I'm not familiar with the term "simulated gather" and google doesn't
help much. Would it be something like performing the memory operations
with scalar instructions first and then perform the reduction with
vector instructions? Does gcc have such capabilities?

Thanks,
Nicklas



On Thu, Oct 4, 2012 at 3:04 PM, Tim Prince <n8tm@xxxxxxx> wrote:
On 10/4/2012 8:20 AM, Nicklas Bo Jensen wrote:
Hi,

I'm trying to use the autovectorizer in gcc 4.7.2. However I'm getting
bad data references in the .vect comments generated using
-ftree-vectorizer-verbose=, even though I have used restrict on all
arrays. Its a reference with two arrays where one array is used to
index the other: array1[array2[index]]. I don't see how this should
not be vectorizable as we only read from the arrays.

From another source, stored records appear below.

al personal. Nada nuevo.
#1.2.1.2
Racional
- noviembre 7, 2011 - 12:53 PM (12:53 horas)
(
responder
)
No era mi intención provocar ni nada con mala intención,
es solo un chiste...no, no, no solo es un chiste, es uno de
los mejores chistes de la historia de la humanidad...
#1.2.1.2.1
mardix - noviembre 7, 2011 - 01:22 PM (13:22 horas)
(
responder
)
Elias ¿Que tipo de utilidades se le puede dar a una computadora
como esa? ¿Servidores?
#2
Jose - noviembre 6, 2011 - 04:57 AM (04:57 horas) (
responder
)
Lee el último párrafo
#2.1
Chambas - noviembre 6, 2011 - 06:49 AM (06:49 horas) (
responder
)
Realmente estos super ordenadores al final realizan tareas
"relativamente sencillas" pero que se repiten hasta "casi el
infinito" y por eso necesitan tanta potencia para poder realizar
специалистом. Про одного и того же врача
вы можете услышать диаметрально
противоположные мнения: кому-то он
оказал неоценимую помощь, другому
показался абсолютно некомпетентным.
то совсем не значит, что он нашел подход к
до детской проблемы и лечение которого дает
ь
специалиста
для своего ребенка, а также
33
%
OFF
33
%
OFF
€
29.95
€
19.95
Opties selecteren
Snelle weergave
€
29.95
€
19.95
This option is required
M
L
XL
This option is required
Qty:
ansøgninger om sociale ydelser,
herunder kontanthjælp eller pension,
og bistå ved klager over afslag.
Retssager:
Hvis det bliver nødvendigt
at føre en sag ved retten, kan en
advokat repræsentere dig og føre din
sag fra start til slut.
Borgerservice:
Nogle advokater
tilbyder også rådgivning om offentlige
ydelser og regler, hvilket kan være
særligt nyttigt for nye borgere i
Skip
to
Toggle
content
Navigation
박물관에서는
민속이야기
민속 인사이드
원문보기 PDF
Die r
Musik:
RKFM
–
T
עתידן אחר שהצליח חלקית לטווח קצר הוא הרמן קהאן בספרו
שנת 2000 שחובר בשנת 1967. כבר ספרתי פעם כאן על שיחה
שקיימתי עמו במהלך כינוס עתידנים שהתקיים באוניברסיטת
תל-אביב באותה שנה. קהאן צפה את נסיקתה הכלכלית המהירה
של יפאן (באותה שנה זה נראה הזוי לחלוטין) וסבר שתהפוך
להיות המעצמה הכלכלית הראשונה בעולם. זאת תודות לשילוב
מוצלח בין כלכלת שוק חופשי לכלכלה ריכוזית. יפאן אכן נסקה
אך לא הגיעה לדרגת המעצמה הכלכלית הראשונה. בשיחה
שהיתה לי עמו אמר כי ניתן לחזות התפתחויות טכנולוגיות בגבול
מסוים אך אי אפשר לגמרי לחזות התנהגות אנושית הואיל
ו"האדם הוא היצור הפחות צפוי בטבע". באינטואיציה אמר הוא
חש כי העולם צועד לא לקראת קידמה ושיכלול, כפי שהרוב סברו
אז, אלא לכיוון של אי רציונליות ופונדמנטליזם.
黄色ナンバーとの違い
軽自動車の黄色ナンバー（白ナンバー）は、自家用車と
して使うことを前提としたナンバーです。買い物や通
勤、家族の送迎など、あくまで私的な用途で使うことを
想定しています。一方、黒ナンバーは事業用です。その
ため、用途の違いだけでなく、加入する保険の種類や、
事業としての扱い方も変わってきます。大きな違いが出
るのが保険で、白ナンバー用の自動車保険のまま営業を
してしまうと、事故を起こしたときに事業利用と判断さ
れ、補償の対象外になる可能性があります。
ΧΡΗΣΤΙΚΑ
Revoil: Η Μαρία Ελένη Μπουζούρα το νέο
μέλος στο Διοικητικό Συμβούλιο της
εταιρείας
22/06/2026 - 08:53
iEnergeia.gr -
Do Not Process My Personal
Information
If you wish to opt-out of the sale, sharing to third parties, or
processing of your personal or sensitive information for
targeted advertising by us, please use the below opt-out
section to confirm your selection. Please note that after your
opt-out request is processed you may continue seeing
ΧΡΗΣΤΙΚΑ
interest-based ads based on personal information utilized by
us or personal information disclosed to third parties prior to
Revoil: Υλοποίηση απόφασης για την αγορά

Is this not supported or is there some clever way to rewrite this?

Example:

int foo(int * restrict array1, int * restrict array2) {
    int res = 0;
    for (int i = 0; i < 50000; i++) {
      int v = array2[array1[i]]; //This gives bad data reference comment
in .vect file.
      res += v * v;
    }
    return res;
}


You would require "simulated gather" to take advantage of SSE4 or AVX scalar
to vector register moves (so your -march setting enters in).  restrict has
no bearing here, as you modify only res and v which have segregated scope
from the data regions accessed by pointer.
Intel compilers tend to require pragma stuff such as #pragma simd
reduction(+: res) to promote "vectorization" using simulated gather.
Evidently, such idioms are typically used with floating point data types and
-ffast-math or equivalent options to enable associative-math.

--
Tim Prince
Yes, "simulated gather" uses the 32- or 64-bit scalar moves to fill slots in the 128- or 256-bit register, for cases like yours where the vector components aren't contiguous in memory. I don't know whether gcc would use that term, if anyone is working on it. As the term implies, as hardware or firmware gather instruction support is introduced on future CPUs, the compiler could switch it in under appropriate -march options. I looked too, and didn't find any web search references to the terminology. In the case you pose, only the initial data moves of the one distributed vector need to use the scalar move simuiation , so vectorization can be effective.